The job is a tremendous challenge, and it’s not going to get any easier.

It would be simple to throw all the blame at the current government, but in reality, cracks in Ontario’s healthcare system began to show decades ago.

Yes, it’s true that Mike Harris and his Conservatives made deep cuts to healthcare by laying off nurses and closing hospitals, but the Jean Chretien-led Liberal government also had a role in the decline, as federal transfers to the provinces were cut by billions in the mid-1990s.

Under Dalton McGuinty and Kathleen Wynne’s Liberals, funding slightly increased but was never  anywhere near what those in the healthcare system were calling for.

So while “hallway healthcare” started well before it became a hashtag on Twitter, it’s now up to the PCs to deal with.

Recent data shows some of Ontario’s largest hospitals are  operating at overcapacity almost every day, with Dr.
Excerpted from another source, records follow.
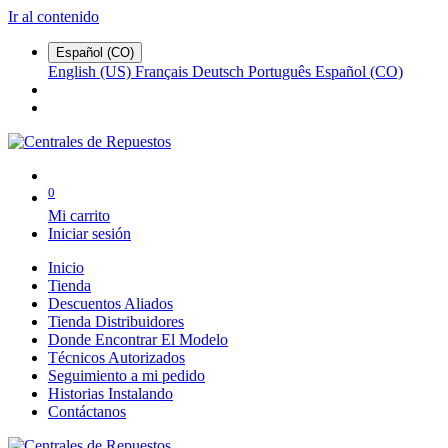
Ir al contenido
Español (CO)
English (US)
Français
Deutsch
Português
Español (CO)
0
Mi carrito
Iniciar sesión
Inicio
Tienda
Descuentos Aliados
Tienda Distribuidores
Donde Encontrar El Modelo
Técnicos Autorizados
Seguimiento a mi pedido
Historias Instalando
Contáctanos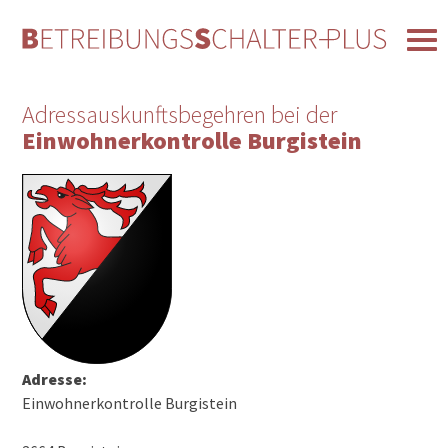
Adressauskunftsbegehren bei der
Einwohnerkontrolle Burgistein
Adresse:
Einwohnerkontrolle Burgistein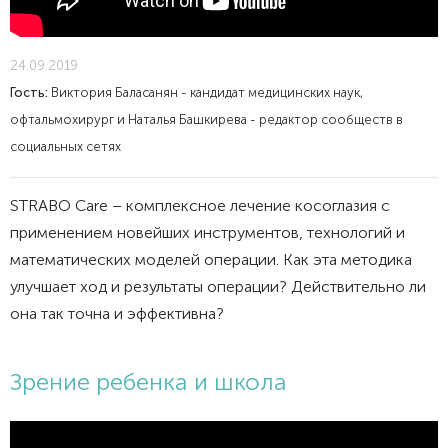
24.09.2019
Гость:
Виктория Баласанян - кандидат медицинских наук,
офтальмохирург и Наталья Башкирева - редактор сообществ в
социальных сетях
STRABO Care – комплексное лечение косоглазия с
применением новейших инструментов, технологий и
математических моделей операции. Как эта методика
улучшает ход и результаты операции? Действительно ли
она так точна и эффективна?
Зрение ребенка и школа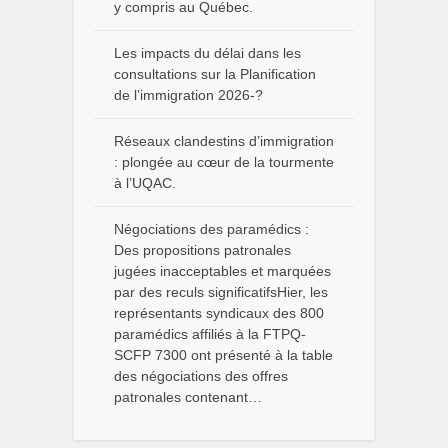
y compris au Québec.
Les impacts du délai dans les
consultations sur la Planification
de l’immigration 2026-?
Réseaux clandestins d’immigration
: plongée au cœur de la tourmente
à l’UQAC.
Négociations des paramédics :
Des propositions patronales
jugées inacceptables et marquées
par des reculs significatifsHier, les
représentants syndicaux des 800
paramédics affiliés à la FTPQ-
SCFP 7300 ont présenté à la table
des négociations des offres
patronales contenant…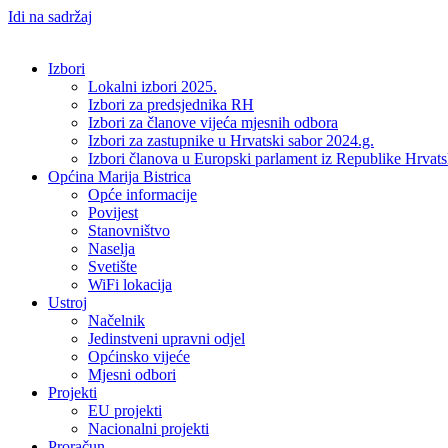
Idi na sadržaj
Izbori
Lokalni izbori 2025.
Izbori za predsjednika RH
Izbori za članove vijeća mjesnih odbora
Izbori za zastupnike u Hrvatski sabor 2024.g.
Izbori članova u Europski parlament iz Republike Hrvat
Općina Marija Bistrica
Opće informacije
Povijest
Stanovništvo
Naselja
Svetište
WiFi lokacija
Ustroj
Načelnik
Jedinstveni upravni odjel
Općinsko vijeće
Mjesni odbori
Projekti
EU projekti
Nacionalni projekti
Proračun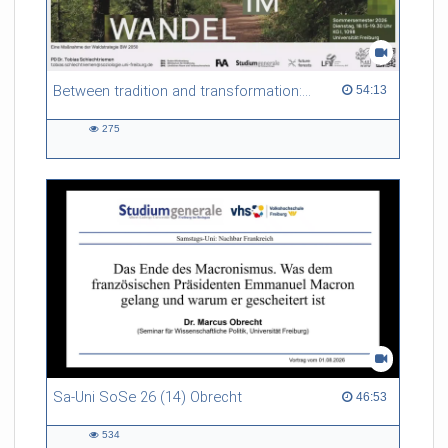
Between tradition and transformation: how owners, advisers and institutions co-create knowledge for resilient forests in Europe
54:13 duration
54:13
275
275
views
Sa-Uni SoSe 26 (14) Obrecht
46:53 duration
46:53
534
534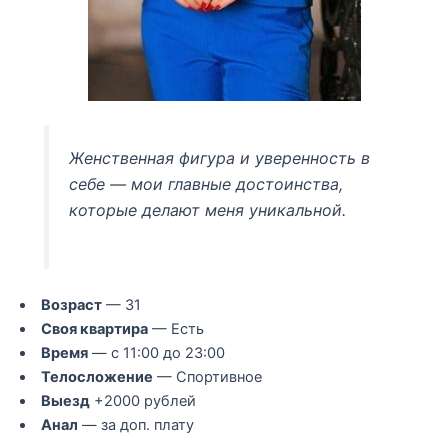
Женственная фигура и уверенность в
себе — мои главные достоинства,
которые делают меня уникальной.
Возраст
— 31
Своя квартира
— Есть
Время
— с 11:00 до 23:00
Телосложение
— Спортивное
Выезд
+2000 рублей
Анал
— за доп. плату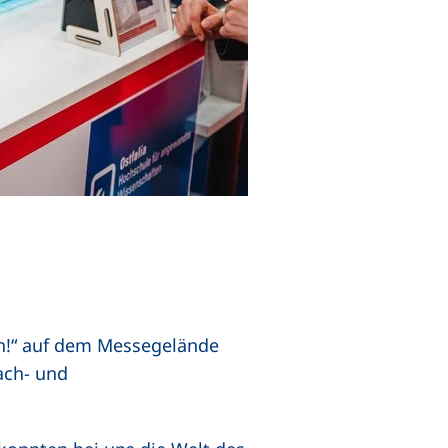
ch!“ auf dem Messegelände
ach- und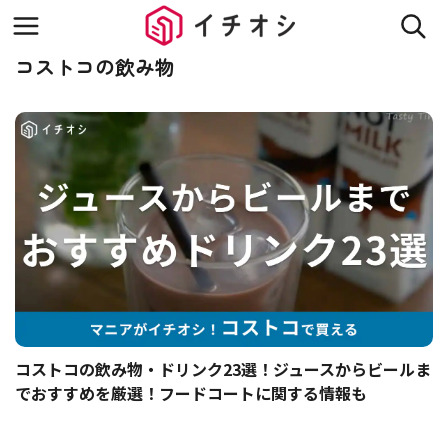
コストコの飲み物
コストコの飲み物・ドリンク23選！ジュースからビールま
でおすすめを厳選！フードコートに関する情報も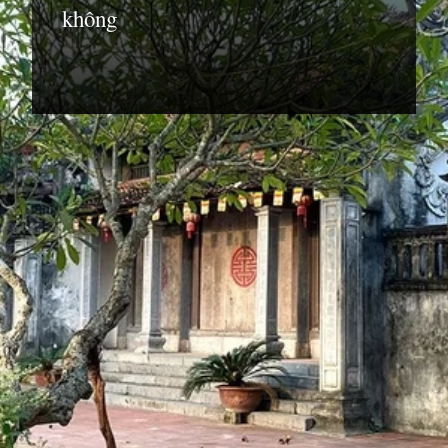
không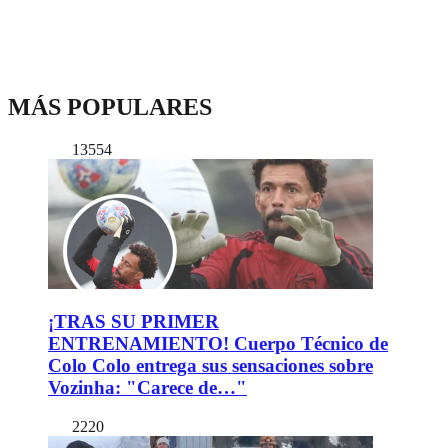
MÁS POPULARES
13554
¡TRAS SU PRIMER
ENTRENAMIENTO! Cuerpo Técnico de
Colo Colo entrega sus sensaciones sobre
Vozinha: "Carece de…"
2220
Tony Stone, chief of staff at Lakeridge Health, calling the situation “lived experience.”

According to Stone, the main reason for this is the amount of patients who are waiting for a bed in a long-term care facility or for healthcare services that can be given to them in their homes.

The wait list for mental health services for children and youth has more than doubled since 2017.

The reality is the solution to “hallway healthcare” will not come from the province simply throwing money at the problem. It will take a collaborative effort from everyone in the healthcare sector.

Local efforts are underway. The Durham Ontario Health Team, comprised of a group of more than 15 healthcare organizations, was recently created with the goal of optimizing patient care and service delivery across the region.

While this may seem like a small step, the battle against Ontario’s “hallway healthcare” will truly be made up of these many steps, not just one, simple giant leap.